Spring is here!  I know, I know– it was official a while back.  But, it’s really official now because ramps have arrived! I look forward to ramp season every year– so much so that my husband eventually ridicules how often I mention “ramps.”  Unfortunately, they’re not available for long, which forces me to fit as many ramp recipes as I can into a brief amount of time.

For the uninitiated, a ramp is actually a wild leek.  Their flavor most closely resembles a cross between a green onion and garlic.  While this makes them versatile, I really love allowing their unique flavor to take center stage.  This pesto does just that.  The wonderful garlic notes from the ramps blend well with the parsley and parmesan without overpowering them.  And ramps and eggs are a heavenly match, whether scrambled (with chopped ramps) or poached, as in this version of Eggs Benedict.

There are many ways to get the most out of this pesto.  It’s a fantastic sauce for pasta with a sprinkle of parmesan, add it as a topping to a rich risotto, or spread some on a toasted baguette with roasted tomatoes.  As the ramp season is so short, you can make extra pesto and freeze it– it keeps well.  Then, when tomatoes peak later this summer, you can bring some out and really get the best of this combination.  I can’t wait!

The Recipe:  Ramp Pesto

1/2 cup toasted walnuts pieces

1 cup Italian parsley (packed, then loosely chopped)

1 bunch ramps, (white and red parts only), chopped

1/4 cup grated Parmesan or Grana Padano cheese

1/2 cup extra virgin olive oil

kosher salt and cracked black pepper, to taste

red pepper flakes, to taste

Begin by toasting the walnuts in a small frying pan for a couple of minutes until they become aromatic.  Stirring and being very careful not to burn them.   They don’t need to be fully toasted, just enough to bring out their nutty flavor.  Remove from pan, and set aside.

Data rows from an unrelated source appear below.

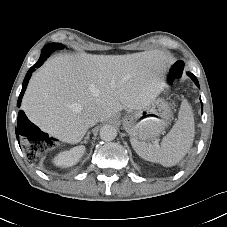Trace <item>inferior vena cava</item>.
<instances>
[{"mask_svg":"<svg viewBox=\"0 0 227 227\" xmlns=\"http://www.w3.org/2000/svg\"><path fill=\"white\" fill-rule=\"evenodd\" d=\"M99 121V115L96 112H90L86 116V123L87 125L94 126Z\"/></svg>","mask_w":227,"mask_h":227,"instance_id":"obj_1","label":"inferior vena cava"}]
</instances>
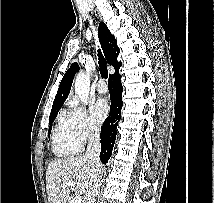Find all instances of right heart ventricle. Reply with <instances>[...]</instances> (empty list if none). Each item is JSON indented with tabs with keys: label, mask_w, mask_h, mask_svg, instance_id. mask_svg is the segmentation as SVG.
<instances>
[{
	"label": "right heart ventricle",
	"mask_w": 214,
	"mask_h": 203,
	"mask_svg": "<svg viewBox=\"0 0 214 203\" xmlns=\"http://www.w3.org/2000/svg\"><path fill=\"white\" fill-rule=\"evenodd\" d=\"M52 148L56 156L65 158L79 153L82 147L72 138L65 126L59 121L52 133Z\"/></svg>",
	"instance_id": "obj_1"
}]
</instances>
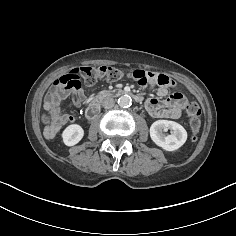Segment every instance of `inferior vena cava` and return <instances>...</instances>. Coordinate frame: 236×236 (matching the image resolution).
I'll use <instances>...</instances> for the list:
<instances>
[{
	"label": "inferior vena cava",
	"instance_id": "1",
	"mask_svg": "<svg viewBox=\"0 0 236 236\" xmlns=\"http://www.w3.org/2000/svg\"><path fill=\"white\" fill-rule=\"evenodd\" d=\"M114 105H115V101L111 97H107L102 101V106L105 109H110V108L114 107Z\"/></svg>",
	"mask_w": 236,
	"mask_h": 236
}]
</instances>
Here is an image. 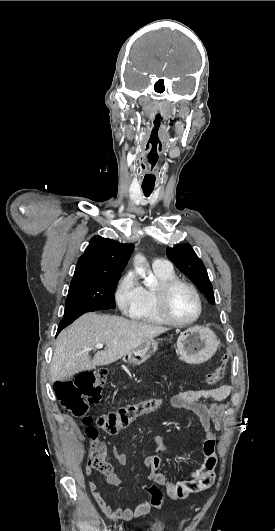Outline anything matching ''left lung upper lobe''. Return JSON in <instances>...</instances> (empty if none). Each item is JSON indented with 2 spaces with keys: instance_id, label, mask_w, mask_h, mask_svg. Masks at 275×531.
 Segmentation results:
<instances>
[{
  "instance_id": "left-lung-upper-lobe-1",
  "label": "left lung upper lobe",
  "mask_w": 275,
  "mask_h": 531,
  "mask_svg": "<svg viewBox=\"0 0 275 531\" xmlns=\"http://www.w3.org/2000/svg\"><path fill=\"white\" fill-rule=\"evenodd\" d=\"M168 258L184 273L204 294L210 304H215L212 284L206 268L189 244H179L167 248Z\"/></svg>"
}]
</instances>
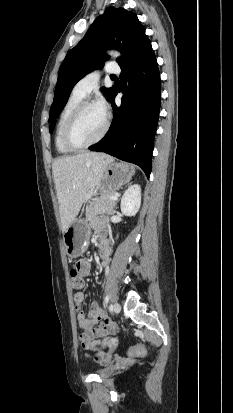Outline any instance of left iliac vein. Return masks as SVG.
I'll return each mask as SVG.
<instances>
[{
    "label": "left iliac vein",
    "instance_id": "4c4485c4",
    "mask_svg": "<svg viewBox=\"0 0 233 413\" xmlns=\"http://www.w3.org/2000/svg\"><path fill=\"white\" fill-rule=\"evenodd\" d=\"M112 307H113V311H114L115 313H119L120 310H121V306H120V304H119L118 302H115Z\"/></svg>",
    "mask_w": 233,
    "mask_h": 413
}]
</instances>
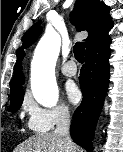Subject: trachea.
<instances>
[{"instance_id":"trachea-1","label":"trachea","mask_w":123,"mask_h":152,"mask_svg":"<svg viewBox=\"0 0 123 152\" xmlns=\"http://www.w3.org/2000/svg\"><path fill=\"white\" fill-rule=\"evenodd\" d=\"M84 50H85V44L83 42H77L74 46V56L76 60L80 63H83L84 61Z\"/></svg>"}]
</instances>
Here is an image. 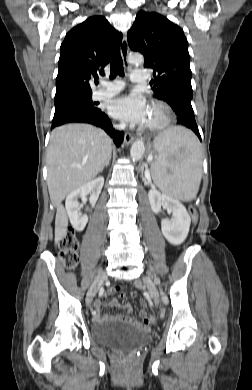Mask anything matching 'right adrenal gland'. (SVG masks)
Listing matches in <instances>:
<instances>
[{"mask_svg":"<svg viewBox=\"0 0 252 390\" xmlns=\"http://www.w3.org/2000/svg\"><path fill=\"white\" fill-rule=\"evenodd\" d=\"M110 160H111V156L109 157L108 161L103 165V167L101 168L100 172H102L105 167L109 166Z\"/></svg>","mask_w":252,"mask_h":390,"instance_id":"1","label":"right adrenal gland"}]
</instances>
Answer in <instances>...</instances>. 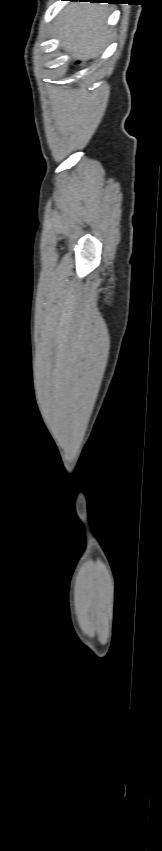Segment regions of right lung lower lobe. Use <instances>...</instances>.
I'll list each match as a JSON object with an SVG mask.
<instances>
[{
  "label": "right lung lower lobe",
  "instance_id": "98d812e1",
  "mask_svg": "<svg viewBox=\"0 0 162 851\" xmlns=\"http://www.w3.org/2000/svg\"><path fill=\"white\" fill-rule=\"evenodd\" d=\"M71 1H82V0H71ZM84 1H90V2H102V1H109V3H110V4H112V3H119V2H118V0H84Z\"/></svg>",
  "mask_w": 162,
  "mask_h": 851
}]
</instances>
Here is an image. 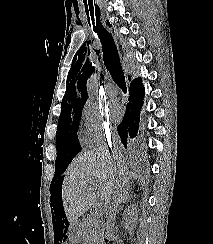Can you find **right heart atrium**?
Here are the masks:
<instances>
[{"mask_svg": "<svg viewBox=\"0 0 213 244\" xmlns=\"http://www.w3.org/2000/svg\"><path fill=\"white\" fill-rule=\"evenodd\" d=\"M81 140L92 145L104 141L112 132V127L103 107L89 100L81 112Z\"/></svg>", "mask_w": 213, "mask_h": 244, "instance_id": "right-heart-atrium-1", "label": "right heart atrium"}]
</instances>
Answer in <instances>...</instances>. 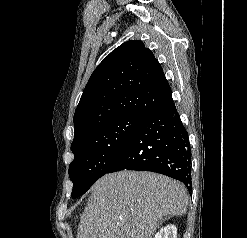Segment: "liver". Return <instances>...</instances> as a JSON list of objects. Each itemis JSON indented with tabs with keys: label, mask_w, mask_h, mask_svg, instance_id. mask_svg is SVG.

Next, in a small food processor, combine the ramps, parsley, walnuts, parmesan, red pepper flakes, and a sprinkle of salt and cracked black pepper.  Pulse the mixture for a few seconds until it is somewhat mixed.  Turn the food processor on and slowly stream the olive oil through the liquid hole on top of the lid.  When the pesto looks homogeneous, after a minute or two, turn off the machine and  adjust seasonings, if necessary.  The pesto will keep covered in the refrigerator for around 3 days.  Enjoy!

I hope you all have a wonderful week!  Thanks for stopping by!